SCADA Security: As SCADA Systems get larger, they necessarily become connected to various networks for both economic and technical reasons, which are finally integrated into the Internet. This advancement in technology brought new kinds of threats to the critical infrastructures operated by SCADA systems. It is very important to define, classify and study the various threats and vulnerabilities and build counter measures against them.

Smart Grid Security: The evolution of Smart Grid Technology has led to the need for ensuring high level security and reliability to the smart Grid infrastructure. Smart Grid Security measures are designed to protect the electrical grid from attacks, as well as strengthening its resilience against natural disasters and inadvertent threats such as equipment failures and user errors.

Mobile Security: With the penetration of mobiles, it is becoming very important to secure mobile devices. C-DAC is developing mobile device security solutions to provide features like secure storage, application monitoring & control, local & remote secure device backup & restore Remote Erase / Lock and Call & SMS Black listing/White listing, etc. Such solutions need to support offline application analyzer and kernel level enforcer.

Web Security: The main objective is to scan the vulnerabilities of a given target web application / website and assess the risk associated with each vulnerability. Thus with this objective the development of the framework is initiated under which various open source tools are utilized and customization of the output to remove false positives, false negatives etc are planned and implemented.

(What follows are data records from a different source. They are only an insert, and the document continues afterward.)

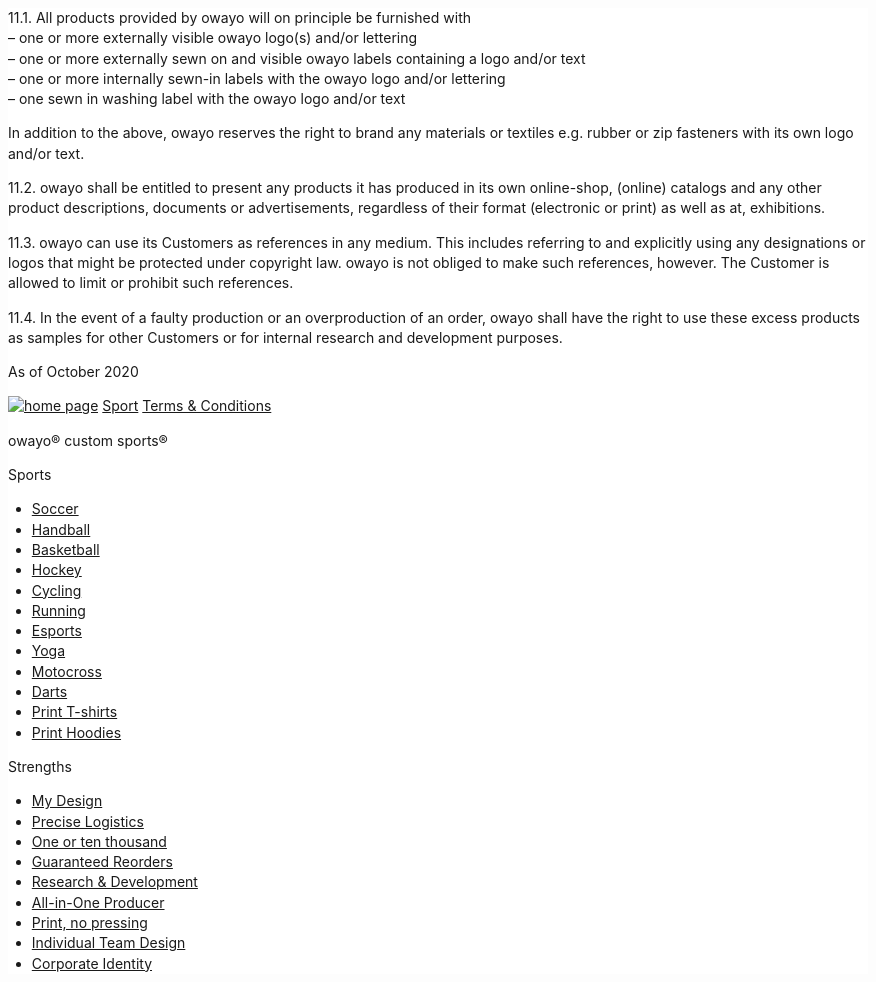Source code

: 11.1. All products provided by owayo will on principle be furnished with  
– one or more externally visible owayo logo(s) and/or lettering  
– one or more externally sewn on and visible owayo labels containing a logo and/or text  
– one or more internally sewn-in labels with the owayo logo and/or lettering  
– one sewn in washing label with the owayo logo and/or text

In addition to the above, owayo reserves the right to brand any materials or textiles e.g. rubber or zip fasteners with its own logo and/or text.

11.2. owayo shall be entitled to present any products it has produced in its own online-shop, (online) catalogs and any other product descriptions, documents or advertisements, regardless of their format (electronic or print) as well as at, exhibitions.

11.3. owayo can use its Customers as references in any medium. This includes referring to and explicitly using any designations or logos that might be protected under copyright law. owayo is not obliged to make such references, however. The Customer is allowed to limit or prohibit such references.

11.4. In the event of a faulty production or an overproduction of an order, owayo shall have the right to use these excess products as samples for other Customers or for internal research and development purposes.

As of October 2020

[![home page](https://static.owayo-cdn.com/newhp/img/ajax-loader.gif "home page")](https://www.owayo.com/) [Sport](https://www.owayo.com/) [Terms & Conditions](https://www.owayo.com/sp/terms_sport-us.htm)

owayo® custom sports®

Sports

* [Soccer](https://www.owayo.com/soccer-us.htm)
* [Handball](https://www.owayo.com/design-customized-handball-jerseys.htm)
* [Basketball](https://www.owayo.com/basketball-us.htm)
* [Hockey](https://www.owayo.com/hockey-us.htm)
* [Cycling](https://www.owayo.com/custom-cycling-clothing.htm)
* [Running](https://www.owayo.com/running-us.htm)
* [Esports](https://www.owayo.com/custom-esports-jerseys.htm)
* [Yoga](https://www.owayo.com/custom-yoga-pants.htm)
* [Motocross](https://www.owayo.com/design-custom-motocross-jerseys.htm)
* [Darts](https://www.owayo.com/darts-us.htm)
* [Print T-shirts](https://www.owayo.com/custom-t-shirts.htm)
* [Print Hoodies](https://www.owayo.com/custom-hoodie-us.htm)

Strengths

* [My Design](https://www.owayo.com/cycling/mydesign-us.htm)
* [Precise Logistics](https://www.owayo.com/cycling/exact_logistics-us.htm)
* [One or ten thousand](https://www.owayo.com/cycling/one_or_one_thousand-us.htm)
* [Guaranteed Reorders](https://www.owayo.com/cycling/reorder_guaranteed-us.htm)
* [Research & Development](https://www.owayo.com/cycling/research_development-us.htm)
* [All-in-One Producer](https://www.owayo.com/cycling/real_manufacturer-us.htm)
* [Print, no pressing](https://www.owayo.com/cycling/printing_technique-us.htm)
* [Individual Team Design](https://www.owayo.com/cycling/unique_teamdesign-us.htm)
* [Corporate Identity](https://www.owayo.com/cycling/corporate_design-us.htm)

Cloud Security: C-DAC is working to minimize the security risk associated in using cloud computing and storage services for achieving privacy, integrity and availability with elastic load balancing. C-DAC is working on strong isolation and access control mechanisms, data encryption, and DDOS attack detection mechanisms.

Biometrics: Biometric Identification refers to the identification of individuals using biological traits such as fingerprint and Iris pattern. C-DAC has a solution suite using Level-III features (pores, ridge contours, and edgeoscopic features) for high security applications. C-DAC is also collaborating with UIDAI for biometric solutions deployment.

Malware Analysis and Prevention: Various tools and solutions for malware analysis and prevention are being developed. These use behavior heuristics as well as applications behavior whitelisting. As web based malware infections are emerging as another major threat, efforts are also being made to address attacks through browsers on desktops and mobiles.

Cyber Forensics: Cyber Forensics is the scientific processes of identification, seizure, acquisition, authentication, analysis, documentation and preservation of digital evidence involved in cyber crimes committed using computer systems, computer network, mobile devices and other peripheral devices and reporting the evidence to a court of law.

Honeynet Technologies: A Distributed Honeynet System is a collection of Honeynets that are distributed throughout the Internet or other large network and sends data to a central analysis point. A system that detects large-scale coordinated attacks and distinguishes between manual / targeted attacks & automated attacks will play a critical intelligence-gathering role for network defenders.

End Point Security:

Services Offered

• Penetration Testing and Security Audits
• Malware Analysis
• Cyber Forensic Analysis
• Web application Security Testing
• Wireless Security Assessment

Training Program Offered

Full Time Post-Graduate Diploma in Information Security	6 Months
CNSS - Certificate Course on Networking and System Security	22 Weeks
Advanced Diploma in Networking & System Security	26 Weeks
Post Graduate Diploma Programme in Information security	12 Months
Certificate course in Information Security	6 Months

And Short courses (1day - 1month) on topics such as Database Security, Ethical Hacking, Perimeter Security, Security Engineering, Web Application Security, Wireless Security, Security Administration Linux, Cyber Forensics, etc.